Unnamed: 0_level_0,meaning,category,field,occurtotal,occurnum,freq_pm,mean,sd
name,Unnamed: 1_level_1,Unnamed: 2_level_1,Unnamed: 3_level_1,Unnamed: 4_level_1,Unnamed: 5_level_1,Unnamed: 6_level_1,Unnamed: 7_level_1,Unnamed: 8_level_1
contemptible,Deserving of contempt or scorn.,Property,Emotions and values,18.0,12.0,0.78,13.33,2.02
dust,Any kind of solid material divided in particle...,Person/Thing,The physical world,18.0,18.0,23.84,5.06,1.39


In [None]:
mean = df["mean"]
category = df["category"]
field = df["field"]

radii = df["mean"]/20


color_choices = ["#FFFC31", "#5C415D", "#E94F37", "#5EB1BF"]


colors = [
    color_choices[ontological_categories.index(number)] for number in category
]

TOOLS="resize,crosshair,pan,wheel_zoom,box_zoom,reset,box_select,lasso_select"

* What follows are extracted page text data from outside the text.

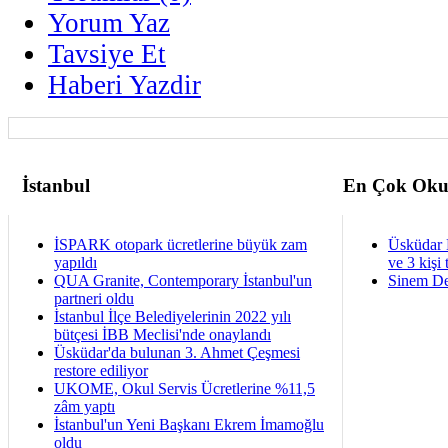
Yorum Yaz
Tavsiye Et
Haberi Yazdir
İstanbul
En Çok Oku
İSPARK otopark ücretlerine büyük zam
Üsküdar 
yapıldı
ve 3 kişi 
QUA Granite, Contemporary İstanbul'un
Sinem De
partneri oldu
İstanbul İlçe Belediyelerinin 2022 yılı
bütçesi İBB Meclisi'nde onaylandı
Üsküdar'da bulunan 3. Ahmet Çeşmesi
restore ediliyor
UKOME, Okul Servis Ücretlerine %11,5
zâm yaptı
İstanbul'un Yeni Başkanı Ekrem İmamoğlu
oldu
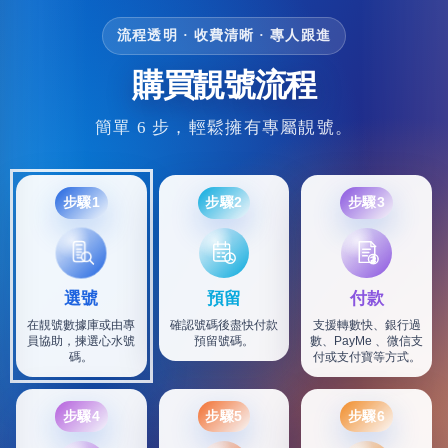
流程透明 · 收費清晰 · 專人跟進
購買靚號流程
簡單 6 步，輕鬆擁有專屬靚號。
步驟1
步驟2
步驟3
選號
預留
付款
在靚號數據庫或由專
確認號碼後盡快付款
支援轉數快、銀行過
員協助，揀選心水號
預留號碼。
數、PayMe 、微信支
碼。
付或支付寶等方式。
步驟4
步驟5
步驟6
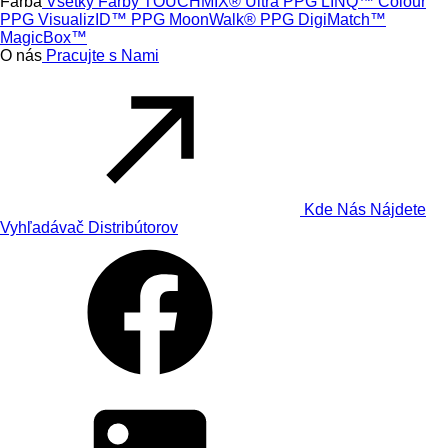
Farba
Všetky Farby
TOUCHMIX® Ultra
PPG LINQ™ Colour
PPG VisualizID™
PPG MoonWalk®
PPG DigiMatch™
MagicBox™
O nás
Pracujte s Nami
Kde Nás Nájdete
Vyhľadávač Distribútorov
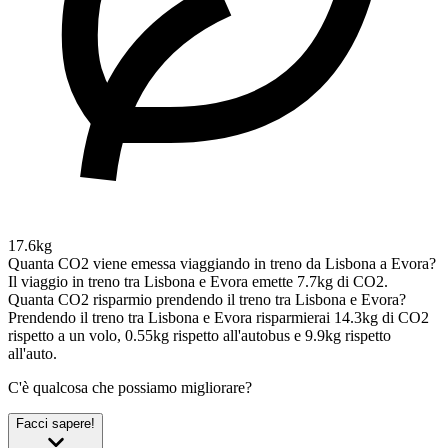
17.6kg
Quanta CO2 viene emessa viaggiando in treno da Lisbona a Evora?
Il viaggio in treno tra Lisbona e Evora emette 7.7kg di CO2.
Quanta CO2 risparmio prendendo il treno tra Lisbona e Evora?
Prendendo il treno tra Lisbona e Evora risparmierai 14.3kg di CO2
rispetto a un volo, 0.55kg rispetto all'autobus e 9.9kg rispetto
all'auto.
C'è qualcosa che possiamo migliorare?
Facci sapere!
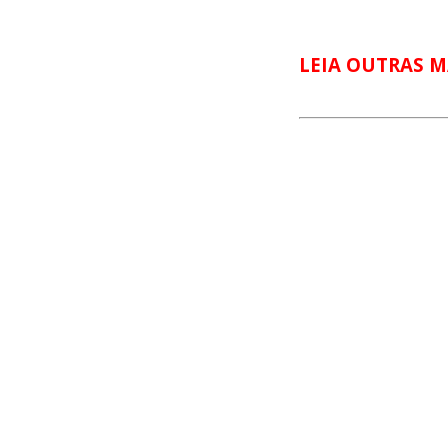
LEIA OUTRAS M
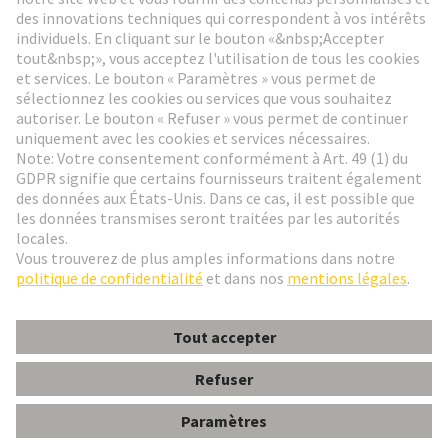
Aller à l'inscription
Social Media
Français
Suisse
© HARTING Technology Group
Paramètres des cookies
Contact
Politique de confidentialité
Conditions d'utilisation
Conditions Générales de Vente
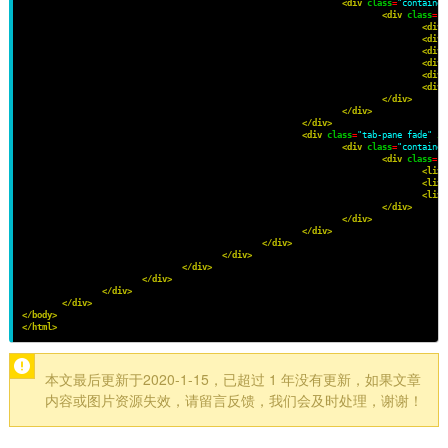
<div
class
=
"container
<div
class
=
"r
<div
<div
<div
<div
<div
<div
</div>
</div>
</div>
<div
class
=
"tab-pane fade"
id
<div
class
=
"container
<div
class
=
"r
<li>
<li>
<li>
</div>
</div>
</div>
</div>
</div>
</div>
</div>
</div>
</div>
</body>
</html>
本文最后更新于2020-1-15，已超过 1 年没有更新，如果文章
内容或图片资源失效，请留言反馈，我们会及时处理，谢谢！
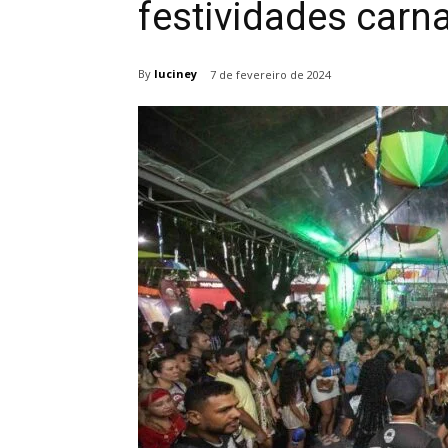
festividades carn
By
luciney
7 de fevereiro de 2024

# create a new plot with the tools above, and explicit ranges
p = figure(tools=TOOLS, x_range=(0,18), y_range=semantic_fields, plot_width=900, plot_height=700)

source = ColumnDataSource(
        data=dict(
            x=mean,
            y=field,
            name=df.index,
            radius=radii,
            colors=colors,
            legend=ontological_categories,
            age=df["mean"],
            desc=df["meaning"],
        )
    )

hover = HoverTool(
        tooltips=[
            ("Word", "@name"),
            ("Meaning", "@desc"),
            ("Age of Acquisition","@age"),
        ]
    )

p.add_tools(hover)

# add a circle renderer with vectorized colors and sizes
p.circle("x","y", radius=.1, source=source, fill_color="colors", fill_alpha=0.6, line_color=None, legend="legend")

# show the results
show(p)